We use web analytics data from two sources: Clicky and Google Analytics (except for those months for which we only have reliable data from one source). The data on visitors to our website differs between the two sources. We do not know the cause of discrepancy (though a volunteer with a relevant technical background looked at the data for us to try to find the cause; he didn’t find any obvious problems with the data). (Note on how we count unique visitors.)

The raw data we used to generate the chart and table above (as well as notes on the issues we’ve had and adjustments we’ve made) is in this spreadsheet.



Note 1: Since our 2012 annual metrics report we have shifted to a reporting year that starts on February 1, rather than January 1, in order to better capture year-on-year growth in the peak giving months of December and January. Therefore, metrics for the “first quarter” reported here are for February through April.
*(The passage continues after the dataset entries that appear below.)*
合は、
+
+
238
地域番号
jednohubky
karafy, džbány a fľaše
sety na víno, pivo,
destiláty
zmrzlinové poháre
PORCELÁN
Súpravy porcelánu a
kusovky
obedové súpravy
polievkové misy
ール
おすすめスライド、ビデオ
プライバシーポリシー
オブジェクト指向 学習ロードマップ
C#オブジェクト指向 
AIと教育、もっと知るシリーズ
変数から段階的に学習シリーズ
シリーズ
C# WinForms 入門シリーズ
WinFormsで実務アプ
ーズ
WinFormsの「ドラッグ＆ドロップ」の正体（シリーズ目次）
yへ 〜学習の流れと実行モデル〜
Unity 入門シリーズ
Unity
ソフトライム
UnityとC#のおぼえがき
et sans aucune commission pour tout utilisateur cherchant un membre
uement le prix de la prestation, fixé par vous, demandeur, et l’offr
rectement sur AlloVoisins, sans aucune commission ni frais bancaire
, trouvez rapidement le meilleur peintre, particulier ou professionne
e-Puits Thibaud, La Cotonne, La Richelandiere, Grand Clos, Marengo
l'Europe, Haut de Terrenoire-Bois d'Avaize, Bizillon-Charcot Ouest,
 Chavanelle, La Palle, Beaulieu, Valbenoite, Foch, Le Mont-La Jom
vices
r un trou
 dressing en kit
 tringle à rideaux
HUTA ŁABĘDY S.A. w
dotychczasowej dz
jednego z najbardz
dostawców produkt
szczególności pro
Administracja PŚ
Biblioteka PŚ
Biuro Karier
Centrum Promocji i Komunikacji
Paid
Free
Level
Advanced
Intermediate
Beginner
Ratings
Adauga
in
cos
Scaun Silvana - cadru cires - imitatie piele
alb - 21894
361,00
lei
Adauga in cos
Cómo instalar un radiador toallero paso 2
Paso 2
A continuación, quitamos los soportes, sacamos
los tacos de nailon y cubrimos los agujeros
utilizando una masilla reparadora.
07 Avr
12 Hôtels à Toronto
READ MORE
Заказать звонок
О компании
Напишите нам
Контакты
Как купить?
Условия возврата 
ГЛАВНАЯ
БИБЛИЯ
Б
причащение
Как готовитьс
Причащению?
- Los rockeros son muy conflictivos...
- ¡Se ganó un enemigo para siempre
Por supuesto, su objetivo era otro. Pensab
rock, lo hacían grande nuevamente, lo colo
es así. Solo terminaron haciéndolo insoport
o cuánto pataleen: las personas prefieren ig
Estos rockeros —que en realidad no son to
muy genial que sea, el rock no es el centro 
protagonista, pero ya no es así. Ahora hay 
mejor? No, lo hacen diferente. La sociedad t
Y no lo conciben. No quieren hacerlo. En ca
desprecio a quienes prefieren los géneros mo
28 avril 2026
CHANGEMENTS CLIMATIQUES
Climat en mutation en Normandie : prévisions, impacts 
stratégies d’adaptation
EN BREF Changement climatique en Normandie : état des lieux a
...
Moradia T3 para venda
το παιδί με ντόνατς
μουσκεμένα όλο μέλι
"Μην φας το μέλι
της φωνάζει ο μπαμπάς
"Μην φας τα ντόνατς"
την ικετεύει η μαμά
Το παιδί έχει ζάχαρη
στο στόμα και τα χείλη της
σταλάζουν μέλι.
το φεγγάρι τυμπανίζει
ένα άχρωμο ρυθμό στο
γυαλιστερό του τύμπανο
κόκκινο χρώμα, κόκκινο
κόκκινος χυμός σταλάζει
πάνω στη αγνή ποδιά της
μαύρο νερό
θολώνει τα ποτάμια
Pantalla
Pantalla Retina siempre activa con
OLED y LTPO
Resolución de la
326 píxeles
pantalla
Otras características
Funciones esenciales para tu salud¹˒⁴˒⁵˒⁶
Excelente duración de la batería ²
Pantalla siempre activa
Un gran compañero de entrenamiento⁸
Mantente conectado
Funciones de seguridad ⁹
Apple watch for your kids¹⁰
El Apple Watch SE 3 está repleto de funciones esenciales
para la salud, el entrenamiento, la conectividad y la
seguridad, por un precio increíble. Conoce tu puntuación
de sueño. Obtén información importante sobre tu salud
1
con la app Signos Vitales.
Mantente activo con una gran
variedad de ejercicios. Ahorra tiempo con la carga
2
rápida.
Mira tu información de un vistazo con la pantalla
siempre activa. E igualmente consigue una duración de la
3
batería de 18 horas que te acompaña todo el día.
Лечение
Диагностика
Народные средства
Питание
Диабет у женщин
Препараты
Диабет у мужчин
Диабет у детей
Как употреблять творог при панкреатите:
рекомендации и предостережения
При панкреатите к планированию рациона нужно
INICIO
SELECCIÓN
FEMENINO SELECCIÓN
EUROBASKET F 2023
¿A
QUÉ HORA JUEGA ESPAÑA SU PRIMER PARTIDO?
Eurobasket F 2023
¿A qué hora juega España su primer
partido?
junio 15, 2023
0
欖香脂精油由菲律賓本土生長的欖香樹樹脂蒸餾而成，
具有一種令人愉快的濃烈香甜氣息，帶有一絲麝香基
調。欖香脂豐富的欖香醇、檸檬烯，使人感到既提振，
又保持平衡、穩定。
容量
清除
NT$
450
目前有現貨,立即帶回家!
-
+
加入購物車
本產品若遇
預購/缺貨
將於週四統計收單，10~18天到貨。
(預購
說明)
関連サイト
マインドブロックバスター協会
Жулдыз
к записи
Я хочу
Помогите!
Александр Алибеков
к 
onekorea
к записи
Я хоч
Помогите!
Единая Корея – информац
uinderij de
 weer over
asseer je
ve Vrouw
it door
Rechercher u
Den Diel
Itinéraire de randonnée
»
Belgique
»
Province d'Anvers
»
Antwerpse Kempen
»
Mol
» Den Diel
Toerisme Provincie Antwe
Note 2: In total, GiveWell donors directed $1.76 million to our top charities in the first quarter of this year, compared with $1.45 million that we had tracked in the first quarter of 2014. For the reason described above, we don’t find this number to be particularly meaningful at this time of year.

Note 3: We count unique visitors over a period as the sum of monthly unique visitors. In other words, if the same person visits the site multiple times in a calendar month, they are counted once. If they visit in multiple months, they are counted once per month. Google Analytics provides ‘unique visitors by traffic source’ while Clicky provides only ‘visitors by traffic source.’ For that reason, we primarily use Google Analytics data in the calculations to exclude AdWords visitors.